## [GIVEN INSTRUCTION]
Rewrite the records below with "locality" changed to "site" and everything else left as is. Omit the pictures.

>> Start GIVEN RECORDS

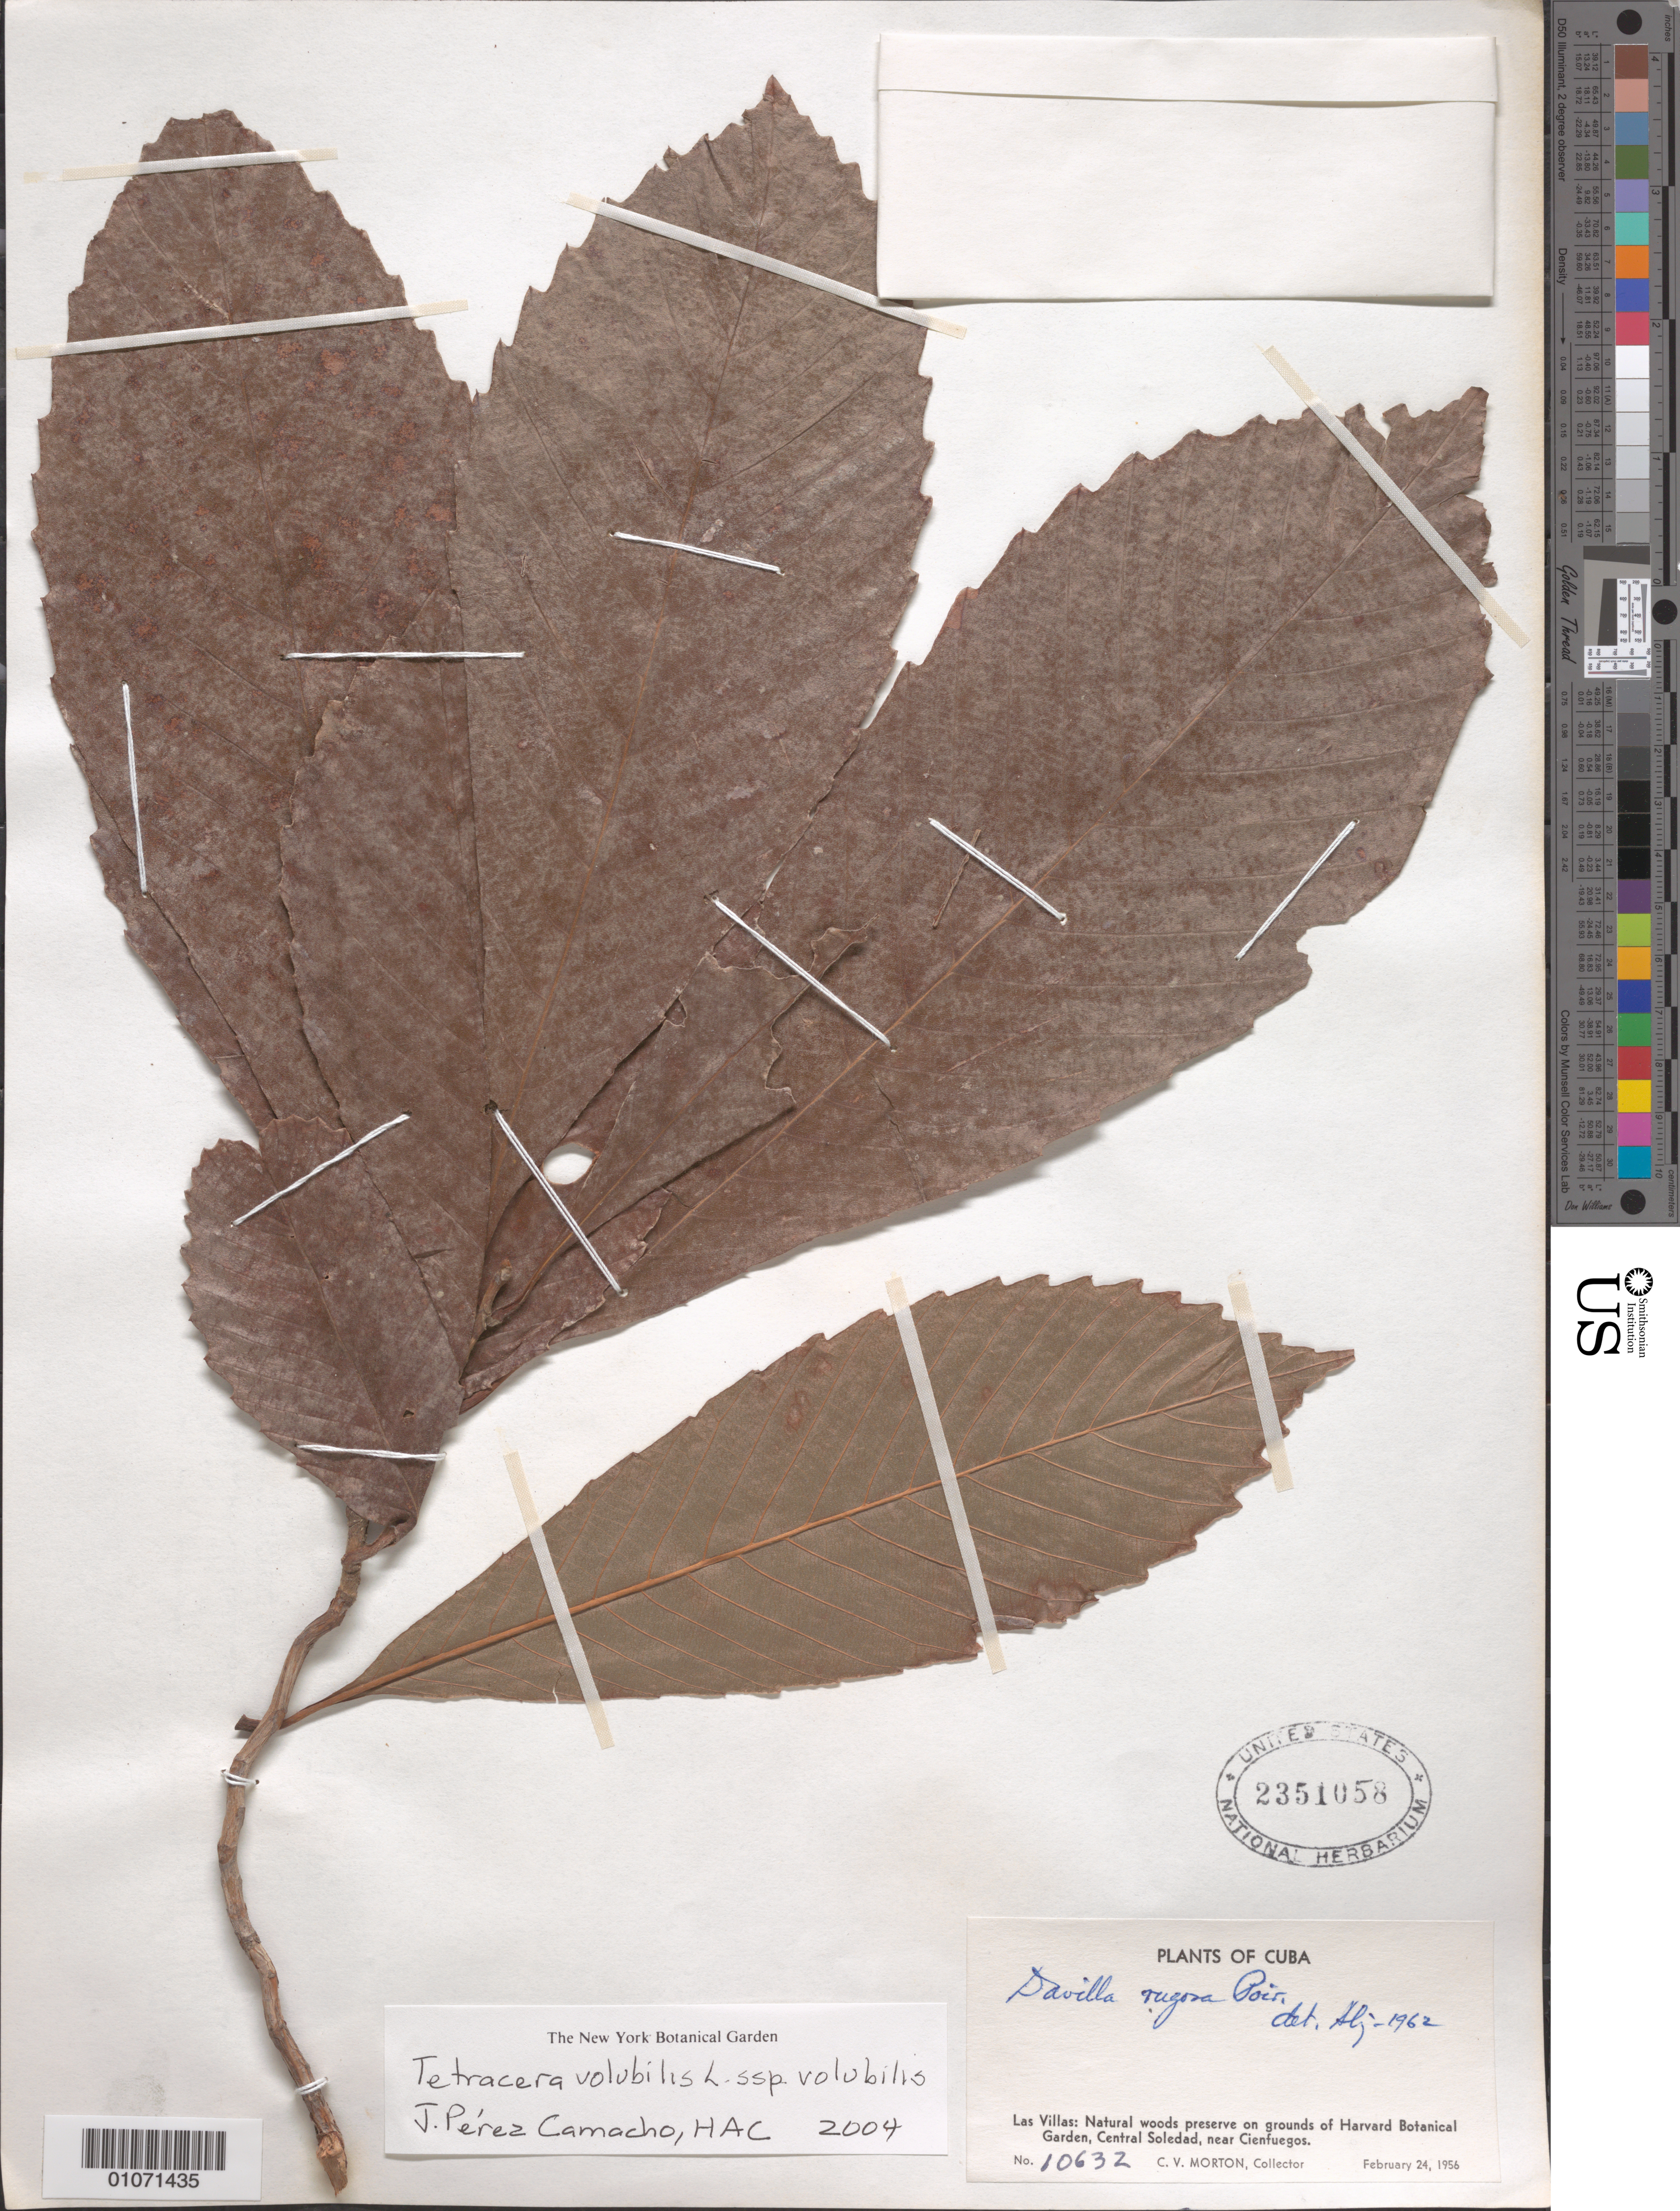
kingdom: Plantae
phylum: Tracheophyta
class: Magnoliopsida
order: Dilleniales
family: Dilleniaceae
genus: Tetracera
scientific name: Tetracera volubilis subsp. volubilis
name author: L.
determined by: Peréz-Camacho, J.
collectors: C. V. Morton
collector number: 10632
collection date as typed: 24 Feb 1956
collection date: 1956-02-24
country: Cuba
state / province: Cienfuegos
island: Cuba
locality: Harvard Botanical Garden, Central Soledad, near Cienfuegos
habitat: Natural woods preserve on grounds of botanical garden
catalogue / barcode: US 2351058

>> End GIVEN RECORDS

## [RESULT OF THIS TASK]
kingdom: Plantae
phylum: Tracheophyta
class: Magnoliopsida
order: Dilleniales
family: Dilleniaceae
genus: Tetracera
scientific name: Tetracera volubilis subsp. volubilis
name author: L.
determined by: Peréz-Camacho, J.
collectors: C. V. Morton
collector number: 10632
collection date as typed: 24 Feb 1956
collection date: 1956-02-24
country: Cuba
state / province: Cienfuegos
island: Cuba
site: Harvard Botanical Garden, Central Soledad, near Cienfuegos
habitat: Natural woods preserve on grounds of botanical garden
catalogue / barcode: US 2351058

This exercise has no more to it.